To Be United Methodist: Primitive Physic


January-February 2017

Is any of the advice that John Wesley included in Primitive Physic still applicable today?


While the specific remedies John Wesley proposed may raise eyebrows today, his general advice on diet and exercise bears similarity to what modern United Methodists may hear from their health care providers.

"Nothing conduces more to health than abstinence and food with due labor," Wesley wrote in his 1747 book Primitive Physick or An Easy and Natural Method of Curing Most Disease. The book was a best-seller in Wesley's day. He first published it anonymously.


On diet

"The great rule of eating and drinking is, to suit the quality and quantity of the food to the strength of our digestion; to take always such a sort and such a measure of food as sits light and easy to the stomach.

"All pickled, or smoked, or salted food, and all high-seasoned, is unwholesome.

"For studious persons, about eight ounces of animal food, and 12 of vegetable, in 24 hours, is sufficient.

"Water is the wholesomest of all drinks.

"Strong, and more especially spirituous, liquors are a certain, though slow, poison.

"Malt liquors (except clear small beer, or small ale of due age) are exceeding hurtful to tender persons.

"Coffee and tea are extremely hurtful to persons who have weak nerves.

"Tender persons should eat very light suppers, and that two or three hours before going to bed."

On exercise

"A due degree of exercise is indispensably necessary to health and long life.

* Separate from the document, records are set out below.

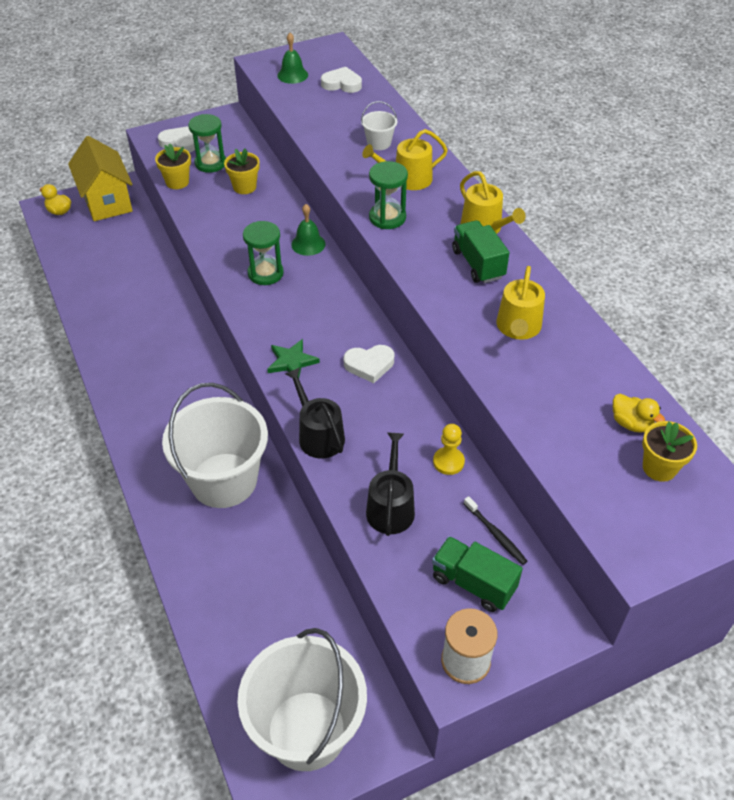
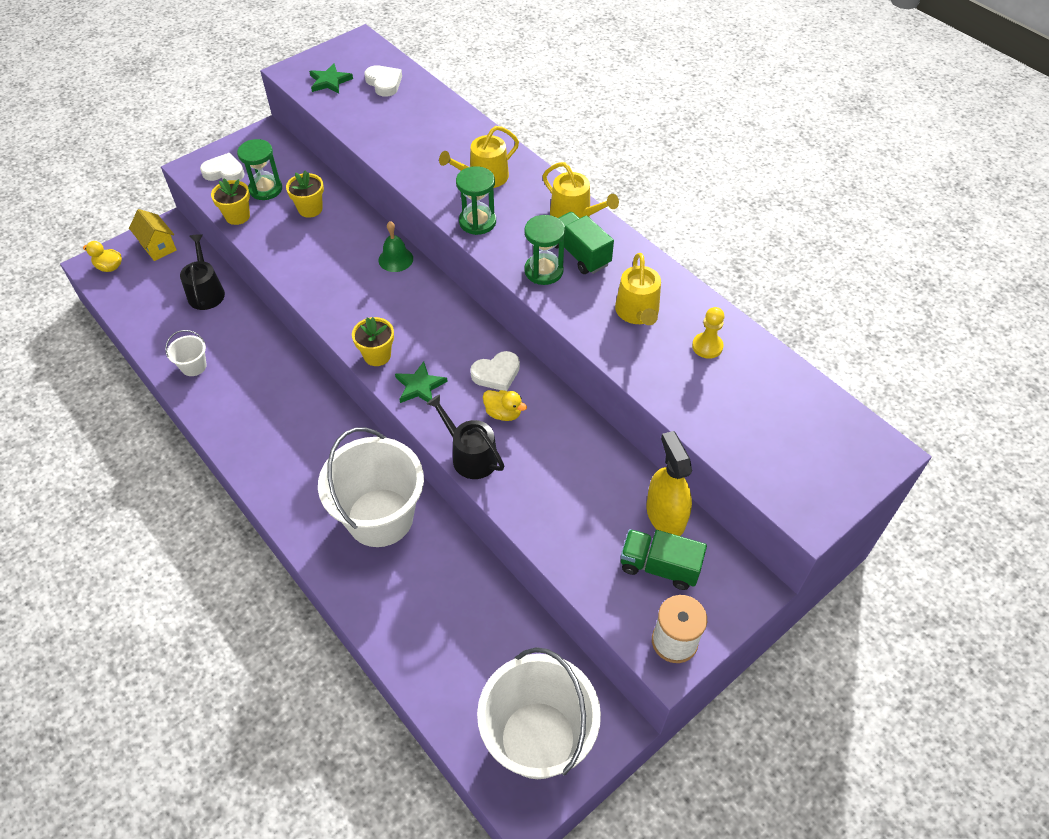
camera: 15 degrees left, 5 degrees up
(107, 201) = (158, 246): yellow house -> yellow house, size x0.59
(265, 273) = (363, 299): green hourglass -> green hourglass (543, 271)
(292, 75) = (330, 81): green bell -> green star
(342, 84) = (384, 83): white heart -> white heart turned 60 degrees clockwise
(379, 143) = (443, 143): white bucket -> white bucket (194, 366)
(390, 507) = (561, 511): black watering can -> black watering can (206, 292)
(448, 462) = (601, 455): yellow pawn -> yellow pawn (707, 346)
(496, 534) = (665, 515): black toothbrush -> yellow spray bottle
(631, 423) = (767, 386): yellow duck -> yellow duck (503, 413)
(659, 467) = (803, 423): yellow flower pot -> yellow flower pot (377, 355)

"Walking is the best exercise for those who are able to bear it; riding for those who are not. The open air, when the weather is fair, contributes much to the benefit of exercise.

"We may strengthen any weak part of the body by constant exercise. Thus, the lungs may be strengthened by loud speaking, or walking up an easy ascent; the digestion and the nerves, by riding; the arms and hams, by strongly rubbing them daily.

"Those who read or write much should learn to do it standing; otherwise it will impair their health.

"The fewer clothes any one uses, by day or night, the hardier he will be."